Il dolore strazia, forgia, strappa e ricuce.
Scava nella fertilità delle angosce, delle ansie, laddove la condizione si trova ad affrontare enormi difficoltà.
In queste ultime l'essere umano ha da sempre la capacità di offrire il meglio di se, di cogliere nuove opportunità, di partorire la bellezza.
Abbiamo un rapporto stretto con il dolore, una forma di desiderio masochistico che si snoda su sentieri da noi stessi tracciati.
Sviluppiamo teorie di ogni tipo per dare un senso al male che produciamo, per spiegare l'inspiegabile, per negarci e negare quelle vette di felicità che così faticosamente scaliamo. Perché il dolore è un nostro prodotto, una nostra trasposizione, un figlio che cresciamo con cura e attenzioni.
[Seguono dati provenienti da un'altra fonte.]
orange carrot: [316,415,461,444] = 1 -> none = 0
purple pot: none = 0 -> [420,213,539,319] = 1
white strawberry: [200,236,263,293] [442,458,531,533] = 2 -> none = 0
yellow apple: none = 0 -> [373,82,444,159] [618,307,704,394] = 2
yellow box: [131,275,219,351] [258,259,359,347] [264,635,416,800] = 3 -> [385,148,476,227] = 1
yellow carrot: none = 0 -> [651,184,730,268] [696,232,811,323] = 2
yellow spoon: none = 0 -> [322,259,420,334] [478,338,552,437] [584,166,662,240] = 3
Gli stili stabiliti nella poetica araba e persiana hanno influenzato linguaggi che hanno prodotto pensieri riconducibili alla vita terrena: nasciamo senza portare nulla, moriamo senza poter portare nulla, ed in mezzo, nell'eterno che si ricongiunge nel breve battito delle ciglia, litighiamo per possedere qualcosa.
Patrimoni che non sono una creazione della vita ma di noi stessi. Plasmiamo passioni, amori, rancori, speranze, crogiolandoci nel vittimismo quando non raggiungiamo il risultato sperato.
Affibbiamo al destino i fallimenti, riversiamo sull'ingiustizia gli errori.
Ma non capiamo che il dolore è il frutto delle nostre scelte. E ancor meno razionalizziamo che ciò che fa male permette di elevarci.
Il dolore va conosciuto, educato, usato. Rendendo possibile la generazione di una stella danzante attraverso il caos che alberga dentro di noi.